The lodging sector is in its 10th year of growth, but a global recession could shock the industry, and the growth of “nontraditional” lodging such as AirBnB could worsen a downturn, S&P Global Ratings said in its report, Could A 2019 Slowdown In U.S. Lodging Turn Into A 2020 Downturn?
“We think the likeliest catalysts would be a stalling economy coupled with a drop in hotel demand causing occupancy to slide,” said S&P Global Ratings Analyst Emile Courtney. “Even though our current base case forecast is for modest and decelerating RevPAR growth through 2020, we think the slowdown this year heightens the risk of a downturn in RevPAR beginning sometime in 2020.”
Courtney said the impact of slowing 2019 RevPAR on hotel managers and franchisers will be much less than on hotel owners, which bear the burden of hotel costs. Other uncertainties facing the hotel industry include higher wages for hotel workers, cost inflation, geopolitical risks that could affect travel and cyber-attacks, S&P said.
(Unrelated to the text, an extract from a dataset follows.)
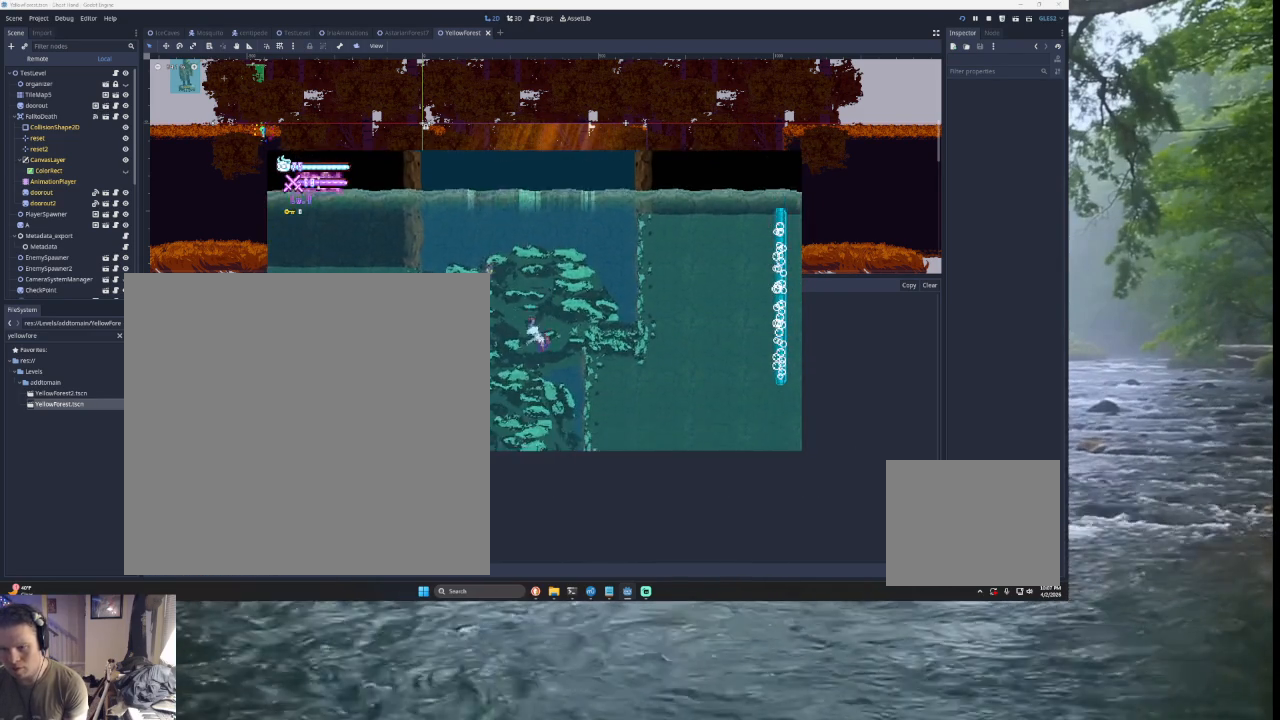
{"buttons": ["SQUARE"], "left_stick": "down-left", "right_stick": "center", "events": [[267, "SQUARE", "down"]]}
Despite these pressures, the hotel industry reported positive results in all three key performance metrics during January, said STR, Hendersonville, Tenn.
Compared with January 2018 occupancy rose 0.7 percent to 54.8 percent, average daily room rates increased 0.8 percent to $124.39 and revenue per available room rose 1.5 percent to $68.13.
“The good news is that the industry once again set a demand record with more room nights sold than any other January on record,” STR Senior Vice President of Lodging Insights Jan Freitag said, pointing to a 2.7 percent year-over-year increase in room nights sold. “The bad news is that overall performance growth was again muted, specifically on the rate side, where we saw the lowest increase in ADR since July 2010.”
Freitag said STR’s projections for the year remain the same. “Good, not great performance, thanks in large part to tepid ADR growth,” he said.
The lodging sector has now posted year-over-year RevPAR growth in 106 of the past 107 months, closing in on the sector’s longest expansion cycle in recent history, which lasted 112 months from December 1991 through March 2001.